Parent memcg has more or equal memory charged than its child(ren) by
definition. Let me try to ask differently. Say you have the following
hierarchy
root
/ \
container_A container_B
(oom.prot=100M) (oom.prot=200M)
(usage=120M) (usage=180M)
/ | \
A B C
/ \
C1 C2
container_B is protected so it should be excluded. Correct? So we are at
container_A to chose from. There are multiple ways the system and
continer admin might want to achieve.
1) system admin might want to shut down the whole container.
2) continer admin might want to shut the whole container down
3) cont. admin might want to shut down a whole sub group (e.g. C as it
is a self contained workload and killing portion of it will put it into
inconsistent state).
4) cont. admin might want to kill the most excess cgroup with tasks (i.e. a
leaf memcg).
5) admin might want to kill a process in the most excess memcg.
Now we already have oom.group thingy that can drive the group killing
policy but it is not really clear how you want to incorporate that to
the protection.
Again, I think that an oom.protection makes sense but the semantic has
to be very carefully thought through because it is quite easy to create
corner cases and weird behavior. I also think that oom.group has to be
consistent with the protection.
> >> >All that being said and with the usecase described more specifically. I
> >> >can see that memcg based oom victim selection makes some sense. That
> >> >menas that it is always a memcg selected and all tasks withing killed.
> >> >Memcg based protection can be used to evaluate which memcg to choose and
> >> >the overall scheme should be still manageable. It would indeed resemble
> >> >memory protection for the regular reclaim.
> >> >
> >> >One thing that is still not really clear to me is to how group vs.
> >> >non-group ooms could be handled gracefully. Right now we can handle that
> >> >because the oom selection is still process based but with the protection
> >> >this will become more problematic as explained previously. Essentially
> >> >we would need to enforce the oom selection to be memcg based for all
> >> >memcgs. Maybe a mount knob? What do you think?
> >>
> >> There is a function in the patch to determine whether the oom_protect
> >> mechanism is enabled.
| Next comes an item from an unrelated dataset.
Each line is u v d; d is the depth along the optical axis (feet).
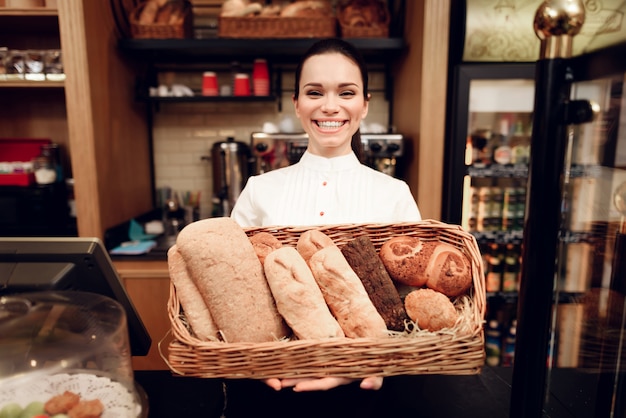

All memory.oom.protect nodes default to 0, so the function
> >> <is_root_oom_protect> returns 0 by default.
> >
> >How can an admin determine what is the current oom detection logic?
>
> The memory.oom.protect are set by the administrator themselves, and they
> must know what the current OOM policy is. Reading the memory.oom.protect
> of the first level cgroup directory and observing whether it is 0 can also
> determine whether the oom.protect policy is enabled.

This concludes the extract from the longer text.